Ultimately, the problem with progress in the stem cell field and medicine in general in the US is reflective of a wider conflict in society- the balancing of risk and benefit. Our society is defaulting on the side of safety. We have to become comfortable with the possibility that unusual benefits carry risk. The problem is that the safety default has stripped the patient of choice. And that is a big problem for the advancement of medicine.

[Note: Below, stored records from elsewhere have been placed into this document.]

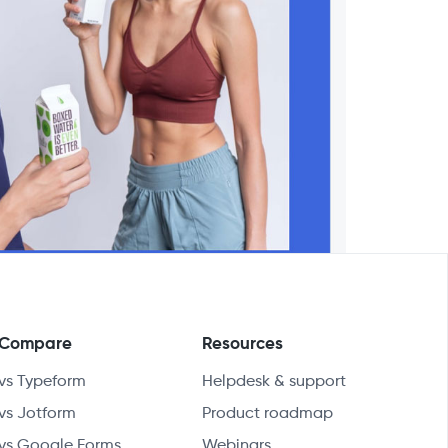
Compare
Resources
vs Typeform
Helpdesk & support
vs Jotform
Product roadmap
vs Google Forms
Webinars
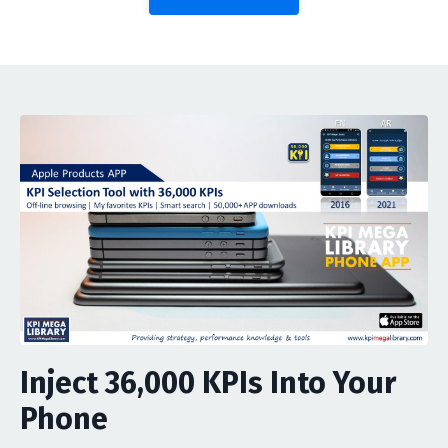
Inject 36,000 KPIs Into Your
Phone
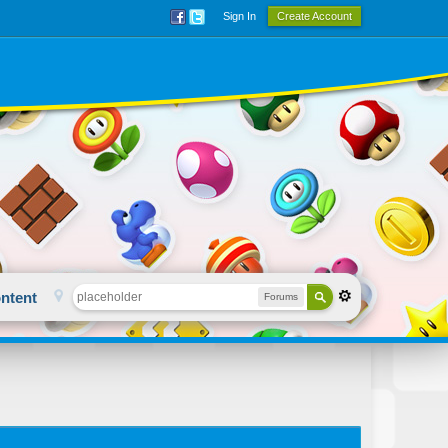
Sign In
Create Account
ntent
Forums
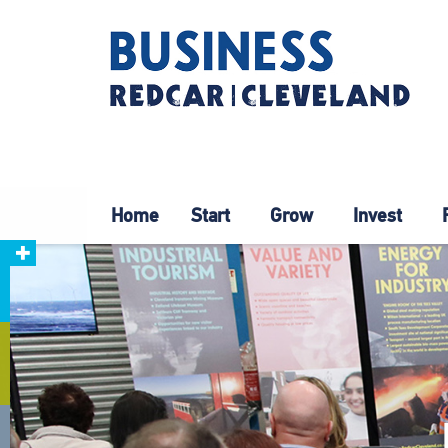
Home
Start
Grow
Invest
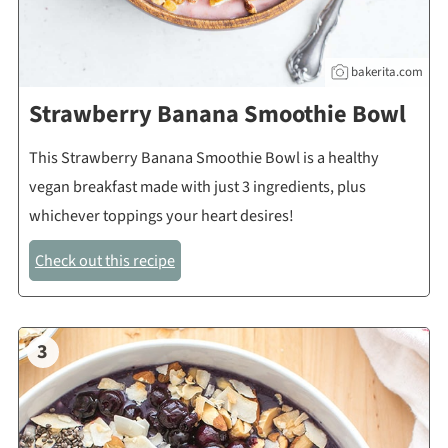
bakerita.com
Strawberry Banana Smoothie Bowl
This Strawberry Banana Smoothie Bowl is a healthy
vegan breakfast made with just 3 ingredients, plus
whichever toppings your heart desires!
Check out this recipe
3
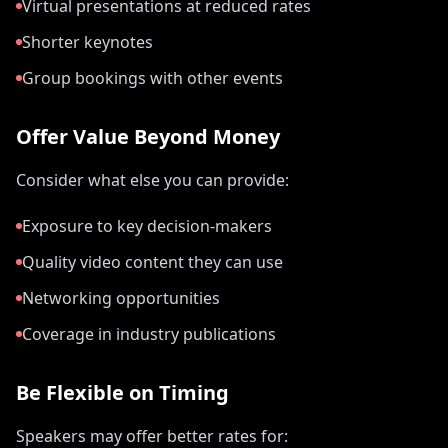
Virtual presentations at reduced rates
Shorter keynotes
Group bookings with other events
Offer Value Beyond Money
Consider what else you can provide:
Exposure to key decision-makers
Quality video content they can use
Networking opportunities
Coverage in industry publications
Be Flexible on Timing
Speakers may offer better rates for:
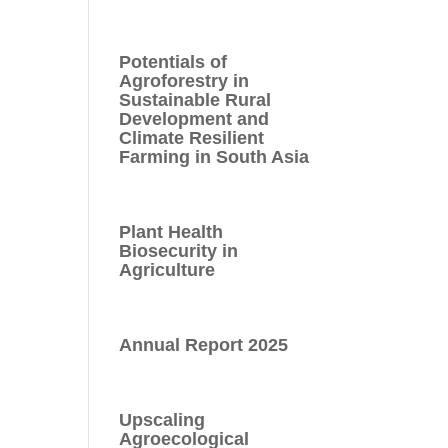
Potentials of
Agroforestry in
Sustainable Rural
Development and
Climate Resilient
Farming in South Asia
Plant Health
Biosecurity in
Agriculture
Annual Report 2025
Upscaling
Agroecological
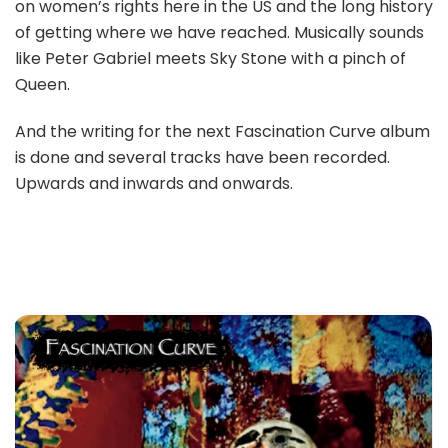
on women’s rights here in the US and the long history
of getting where we have reached. Musically sounds
like Peter Gabriel meets Sky Stone with a pinch of
Queen.
And the writing for the next Fascination Curve album
is done and several tracks have been recorded.
Upwards and inwards and onwards.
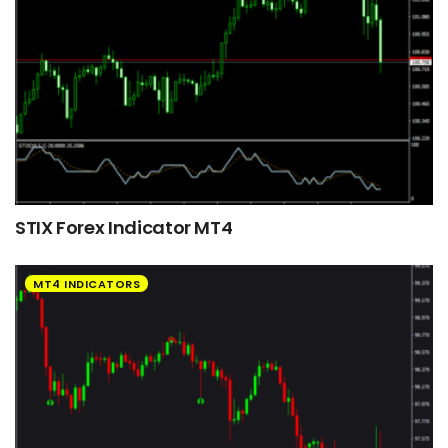
STIX Forex Indicator MT4
MT4 INDICATORS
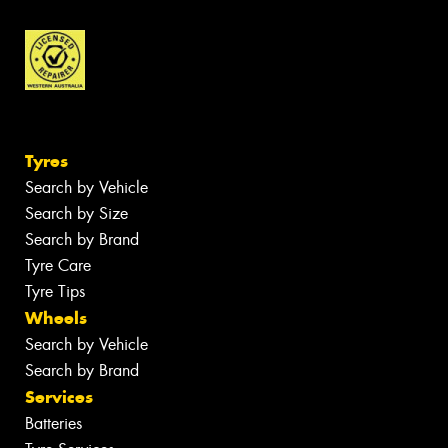
Tyres
Search by Vehicle
Search by Size
Search by Brand
Tyre Care
Tyre Tips
Wheels
Search by Vehicle
Search by Brand
Services
Batteries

Q: Inspired by your interview with Mary Ann Chirba, patient activists have attempted to express our concerns about the FDA's 2006 ruling in 21 C.F.R. 1271.3(d) that classified our stem cells as drugs. Can you comment on these efforts (see links below) and suggest any direction for the future?
A: All of us have a different role to play. I can do the science and push the science forward. But I am viewed as an interested party.
Anyone of you who reads this blog has a tremendous amount of power because you are a Constituent and you have a vote. Get involved, write to your congressman, talk to your friends, get them riled up. Use social media. If everyone of you posts about these links and issues in Facebook, Linkedin, etc, it is what's called a force multiplier. Nobody else is going to do it for you.

Sick patients want to sue the FDA over denial of access to our own stem cells for life saving therapies.

http://www.consumerwatchdog.org/complaint/sammyjo-edmonds-wa-sick-patients-want-sue-fda-over-denial-access-our-own-stem-cells-life-s


Finally, thank you for inviting me to this forum. I will be happy to contribute again at a future date.